* Required action:
Transcribe the records below exactly, leaving out any pictures.

[Saved data entries]
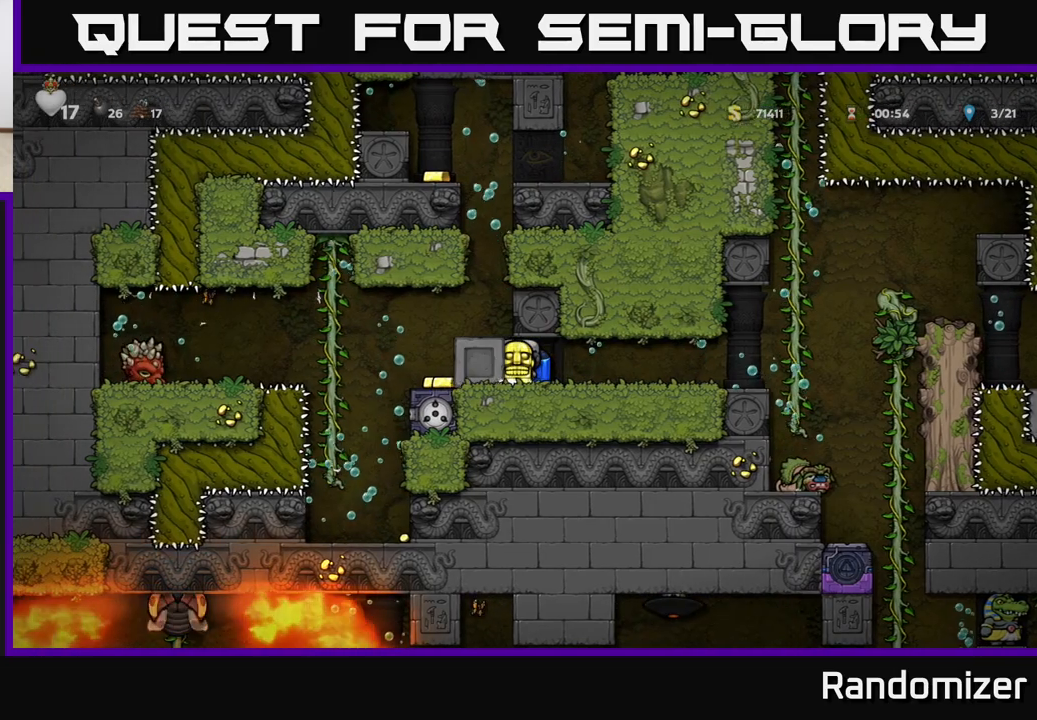
{"buttons": [], "left_stick": "left", "events": []}
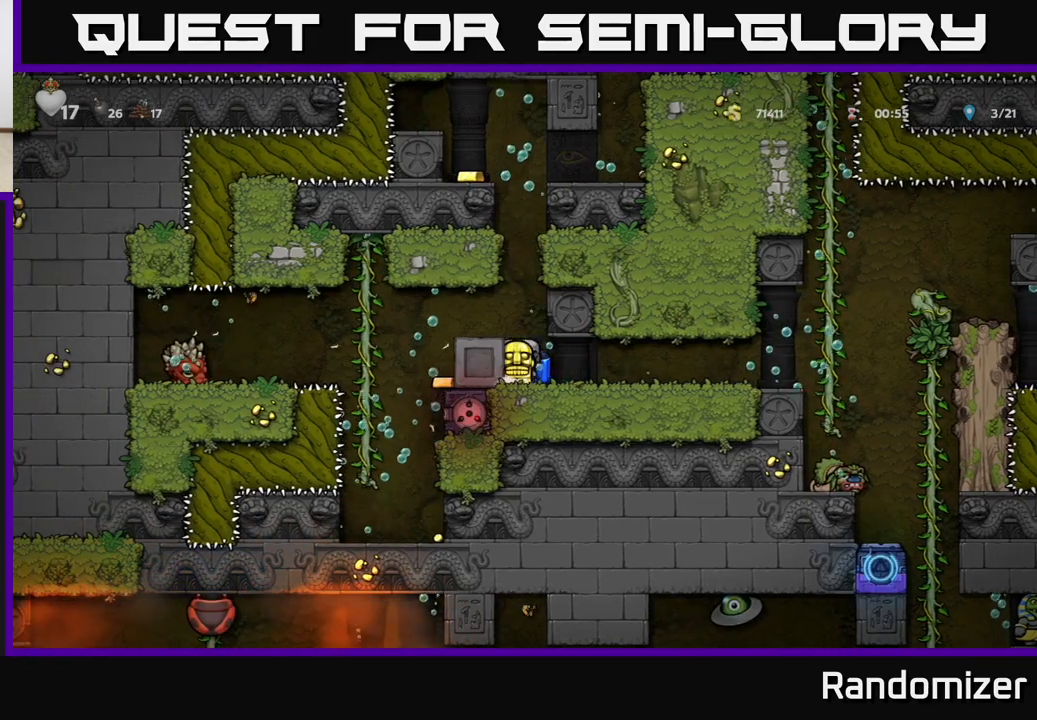
{"buttons": [], "left_stick": "down-right", "events": [[483, "left_stick", "down-right"]]}
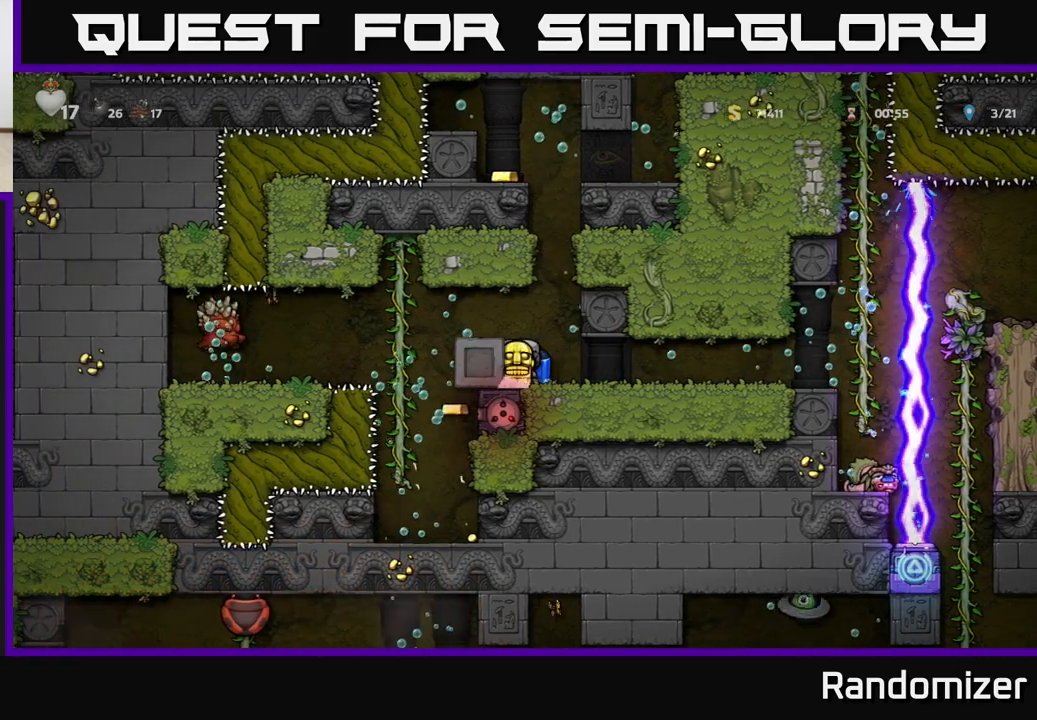
{"buttons": [], "left_stick": "down-right", "events": []}
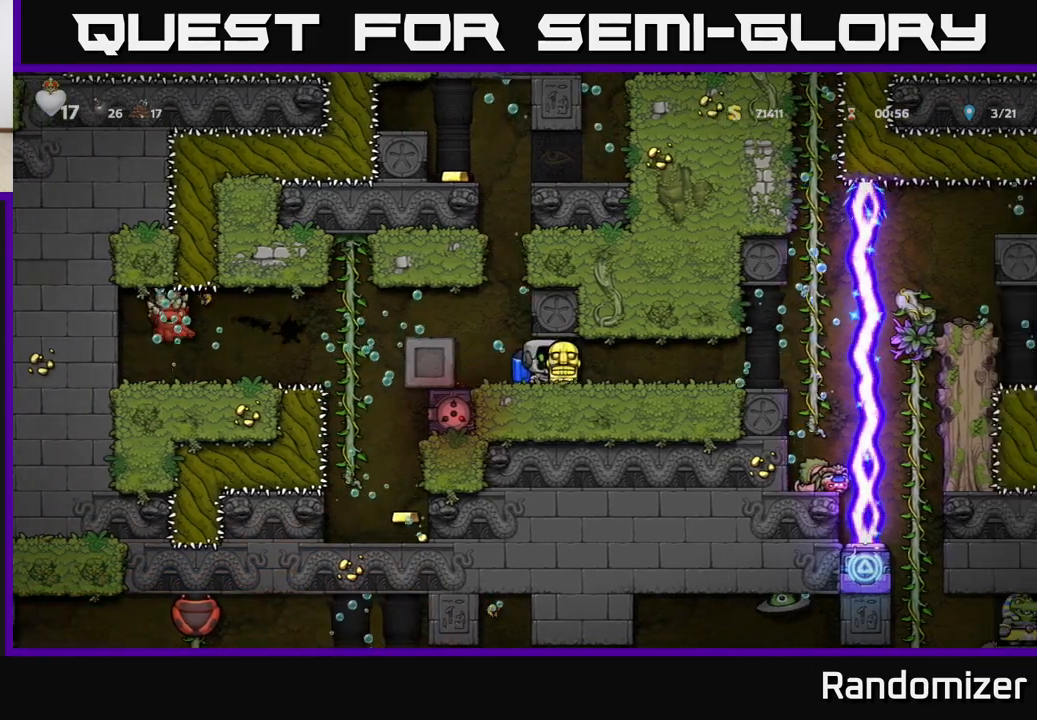
{"buttons": [], "left_stick": "down-right", "events": []}
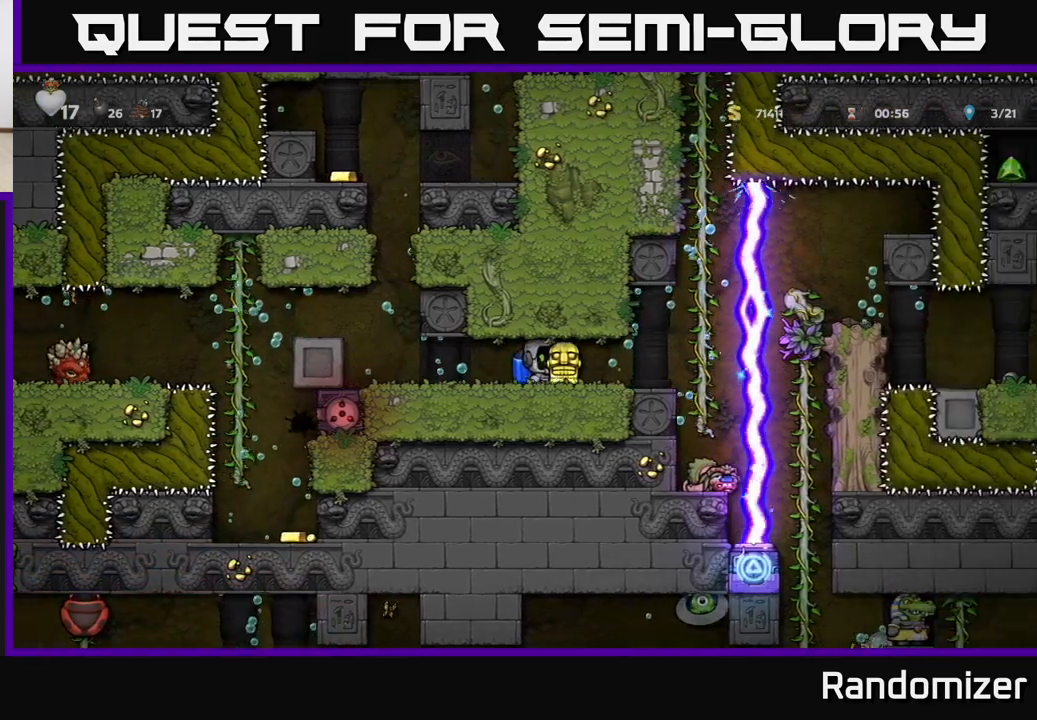
{"buttons": [], "left_stick": "center", "events": [[383, "left_stick", "center"]]}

* Task output:
{"buttons": [], "left_stick": "left", "events": []}
{"buttons": [], "left_stick": "down-right", "events": [[483, "left_stick", "down-right"]]}
{"buttons": [], "left_stick": "down-right", "events": []}
{"buttons": [], "left_stick": "down-right", "events": []}
{"buttons": [], "left_stick": "center", "events": [[383, "left_stick", "center"]]}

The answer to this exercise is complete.